Cette agence, à force de publicité, on l’imagine plus vaste que la Samaritaine. On s’attend à un buildinge de trente étages, avec drugstore incorporé, cinoche au sous-sol, nuée d’hôtesses en uniforme, ascenseur musical, salons d’attente climatisés… Et puis, quand on arrive au siège sociable, on trouve une petite guitoune blottie entre une boucherie chevaline et un bureau de tabac. C’est une mémé qui tient ça à elle toute seule. Genre grande bourgeoise réduite à gagner son bread.

Elle a une R4 pour faire visiter les crèches et elle tape elle-même son courrier sur une vieille Royal que les musées de la mécanographie s’arracheront dans quelques années.

Je me présente à elle avec civilité et lui demande le nom du monsieur à qui elle a loué la villa Rio Negro.

— Oh ! à des gens très bien, auxquels je procure une propriété toutes les années pour le festival, m’assure la gente agente ; des Suisses, M. et Mme Chemugle, ils ont une chaîne de cinémas en Suisse romande…

— Pouvez-vous me donner leur adresse ?

— La Vigilance, à Saint-Biaise, dans le canton de Neuchâtel.

J’inscris à la volée les renseignements de mémère.

— Qu’est-ce qui ne va pas ? demande-t-elle.

— Rien de grave, la rassuré-je ; ils sont repartis ce matin ?
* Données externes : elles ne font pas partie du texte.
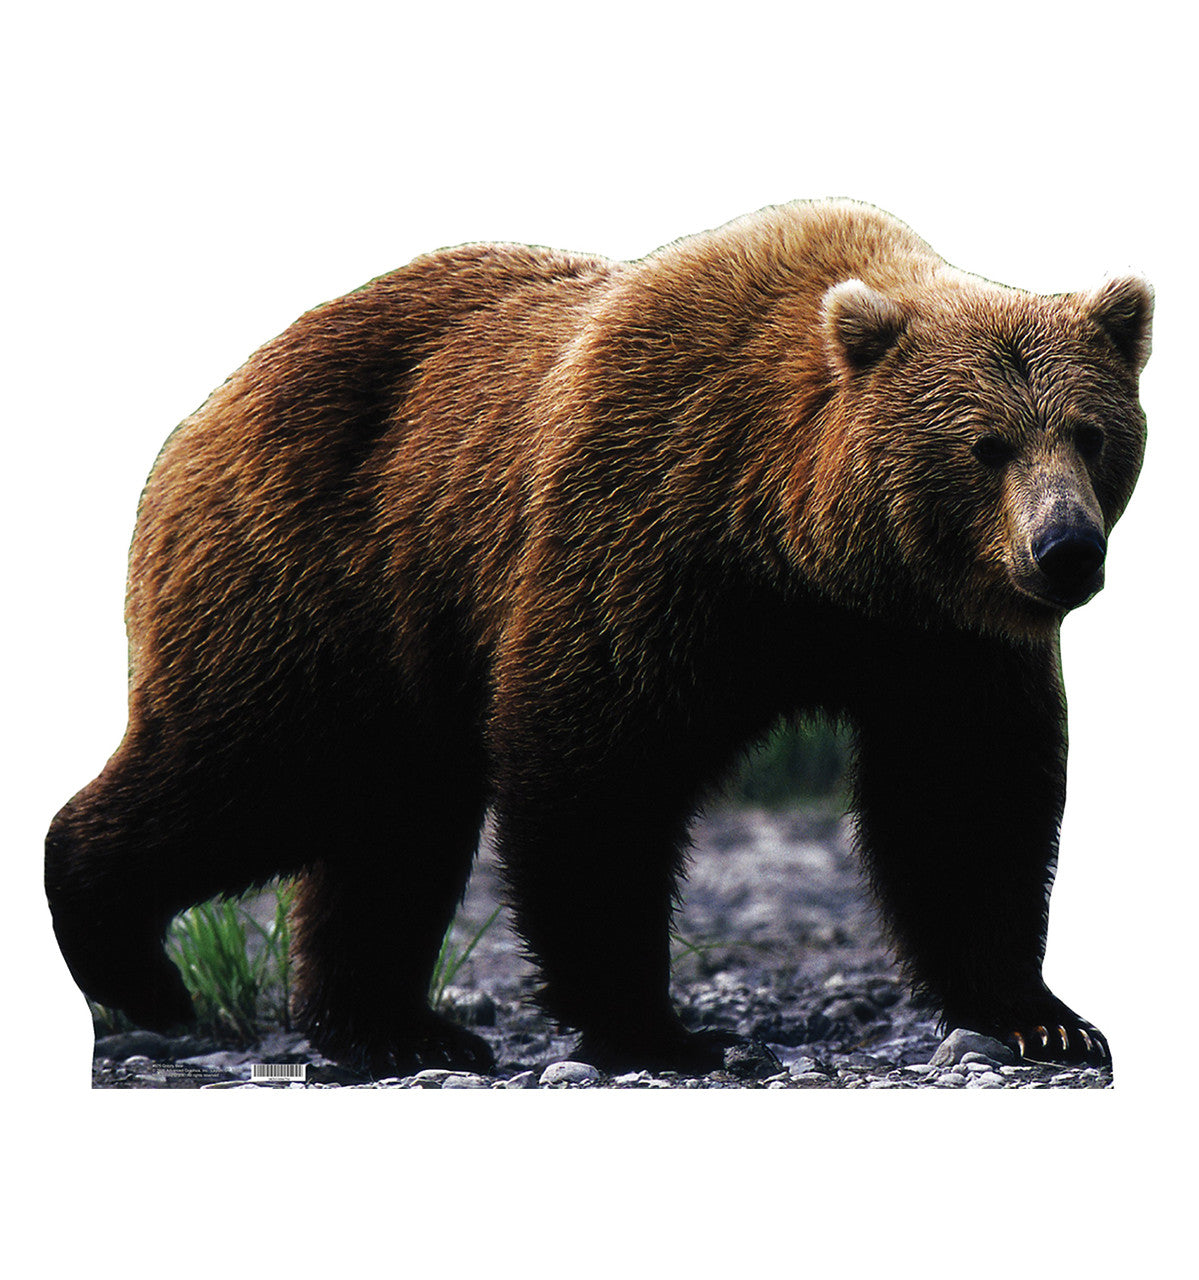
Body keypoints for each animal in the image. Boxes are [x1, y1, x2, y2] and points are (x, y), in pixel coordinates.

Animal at [45, 199, 1151, 1076]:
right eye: (984, 445)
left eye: (1088, 432)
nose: (1064, 549)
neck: (806, 553)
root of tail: (208, 405)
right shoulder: (647, 528)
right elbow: (597, 766)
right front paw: (658, 1027)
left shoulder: (938, 640)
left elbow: (965, 800)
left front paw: (1043, 1019)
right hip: (319, 568)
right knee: (254, 768)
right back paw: (134, 965)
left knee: (392, 817)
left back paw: (393, 1025)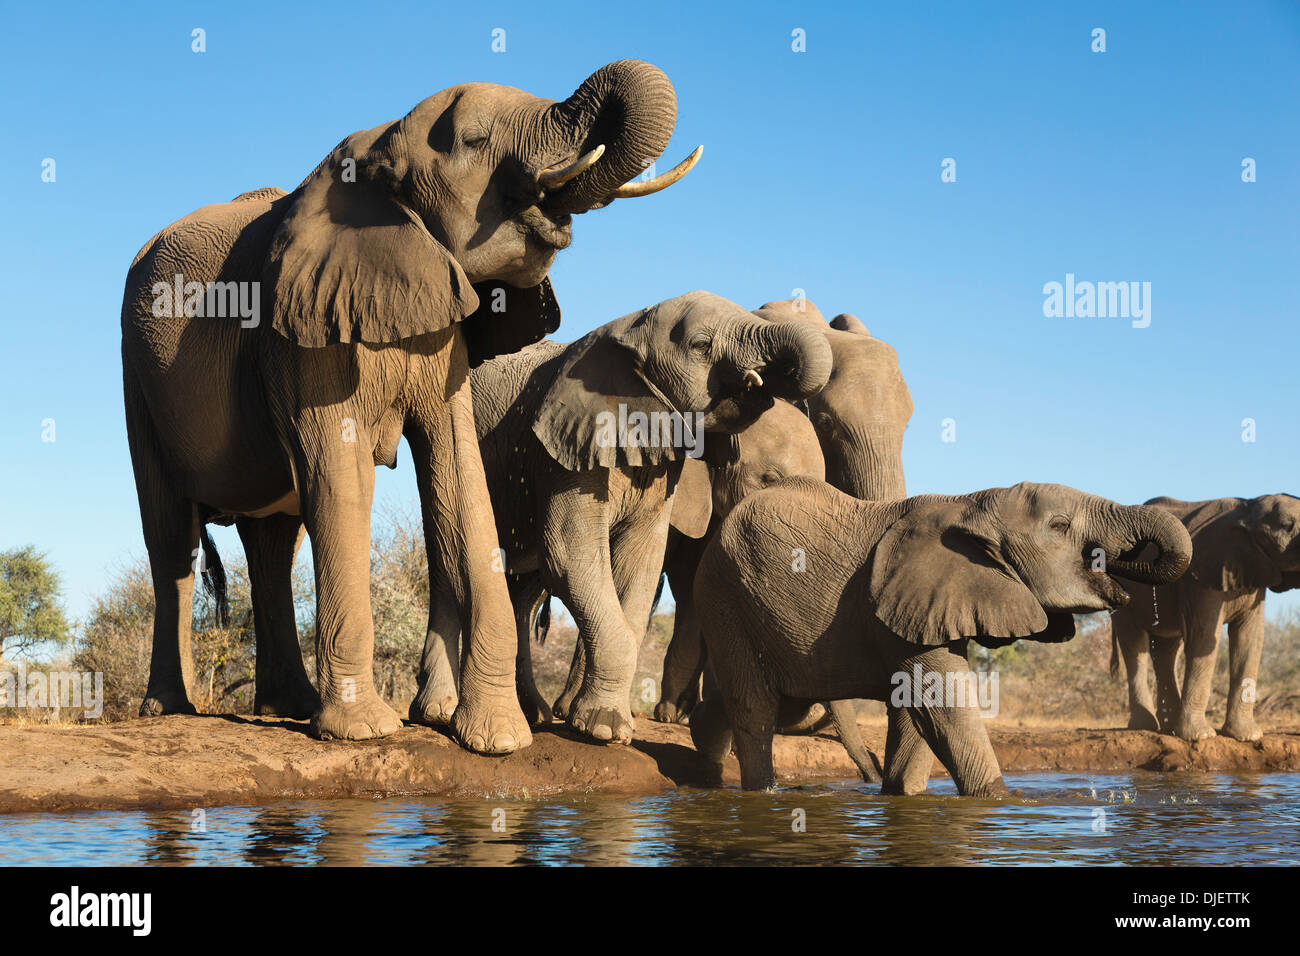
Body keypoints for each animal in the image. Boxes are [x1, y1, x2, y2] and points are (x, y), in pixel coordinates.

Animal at [119, 59, 702, 754]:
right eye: (473, 141)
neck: (378, 142)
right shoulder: (298, 333)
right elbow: (341, 479)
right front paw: (365, 732)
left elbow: (458, 475)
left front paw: (497, 739)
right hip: (136, 377)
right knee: (170, 540)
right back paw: (169, 710)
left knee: (273, 544)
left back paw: (288, 705)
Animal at [405, 291, 832, 749]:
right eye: (701, 345)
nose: (763, 379)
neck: (632, 327)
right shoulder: (568, 449)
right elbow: (571, 557)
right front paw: (604, 729)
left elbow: (638, 565)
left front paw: (598, 723)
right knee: (449, 562)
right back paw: (439, 712)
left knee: (524, 588)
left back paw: (535, 714)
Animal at [691, 478, 1196, 790]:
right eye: (1060, 526)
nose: (1127, 565)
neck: (974, 501)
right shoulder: (898, 604)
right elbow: (944, 708)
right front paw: (1001, 801)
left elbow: (918, 714)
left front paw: (901, 794)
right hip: (723, 594)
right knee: (755, 708)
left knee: (778, 703)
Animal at [1107, 496, 1300, 743]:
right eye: (1287, 526)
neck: (1247, 509)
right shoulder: (1201, 575)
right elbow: (1204, 638)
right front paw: (1201, 737)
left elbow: (1250, 640)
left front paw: (1248, 736)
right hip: (1121, 586)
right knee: (1134, 645)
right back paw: (1145, 726)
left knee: (1166, 649)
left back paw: (1168, 728)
— Oui, ils m’ont rapporté les clés de la villa…

— Il y a longtemps ?

— Oh, de bonne heure, car ils voulaient être de retour chez eux en Suisse cet après-midi.
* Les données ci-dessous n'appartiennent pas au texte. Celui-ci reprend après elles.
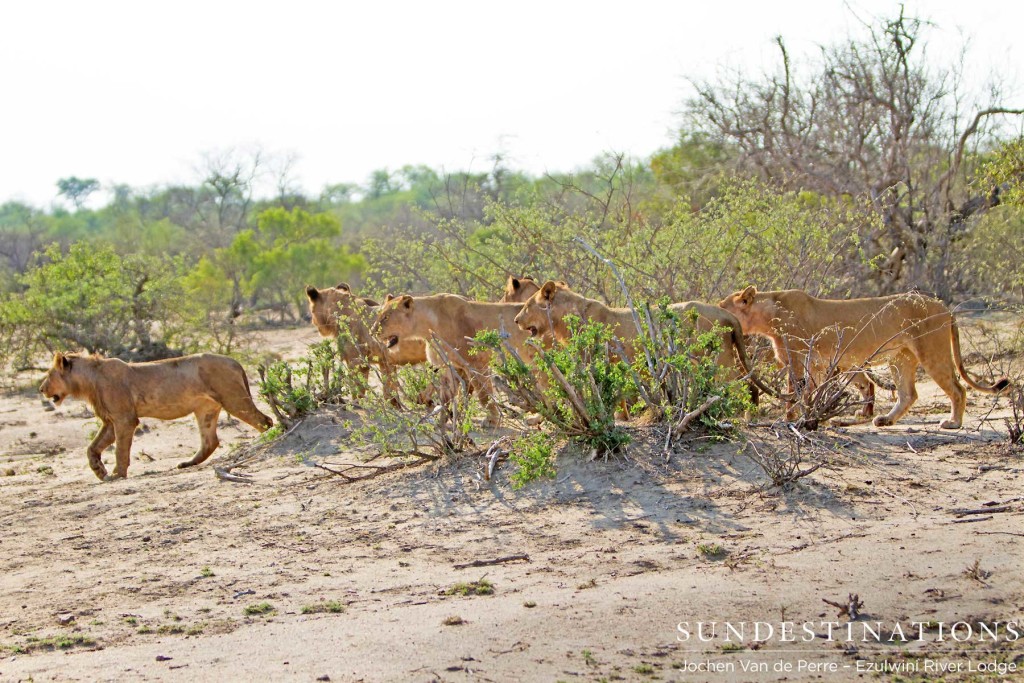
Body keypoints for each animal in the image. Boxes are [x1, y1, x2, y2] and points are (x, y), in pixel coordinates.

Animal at [39, 352, 274, 481]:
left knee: (265, 421)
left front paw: (117, 474)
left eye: (49, 375)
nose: (41, 389)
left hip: (234, 399)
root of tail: (234, 361)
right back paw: (187, 463)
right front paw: (99, 471)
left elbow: (121, 451)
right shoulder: (110, 420)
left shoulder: (125, 419)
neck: (90, 380)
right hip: (205, 408)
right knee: (210, 441)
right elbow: (92, 448)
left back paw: (264, 443)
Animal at [370, 294, 532, 423]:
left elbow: (484, 394)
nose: (372, 331)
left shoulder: (477, 362)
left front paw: (492, 420)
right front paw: (445, 418)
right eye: (379, 316)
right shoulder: (450, 365)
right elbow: (447, 396)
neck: (428, 328)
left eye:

— Quelle heure était-il donc ? insiste l’indiscret San-A.

— Sept heures et demie environ, me renseigne la déesse de l’Éden Côte d’Azur.

Un gros chat castré ronronne sur un coussin, près d’une assiettée de mou. On se défrime, l’eunuque et moi. Dans ses yeux béats, je lis une solide réprobation. « Pauvre cloche, semble-t-il me dire, tu fais de l’esbroufe, mais t’es con comme un balai. »

À sept heures et demie. Donc, miss Katy est venue à la villa après le départ des locataires. À moins qu’il ne se soit agi d’un faux départ, comprenez-vous ? Qu’est-ce que vous bégayez ? Vous ne comprenez pas ? Je vous fais un dessin ? Supposez que le M. Chemugle en question soit en cheville avec l’Hyène et qu’il ait reçu l’ordre d’évacuer la négresse au pays des ectoplasmes. Il fait ses malles, va rendre les clés à l’agence et prend la route… Mais il revient avec Katy à bord d’une autre tire et avec un second trousseau de clés. Il pénètre au Rio Negro, non pas par le grand portail, mais par la discrète porte des fournisseurs située à l’autre bout de la propriété. Il invite mon petit radis noir à prendre un bain, le noie, repart… Tiens ! Au fait, où sont les vêtements de la morte ?

Le greffier me regarde toujours, en battant faiblement des paupières.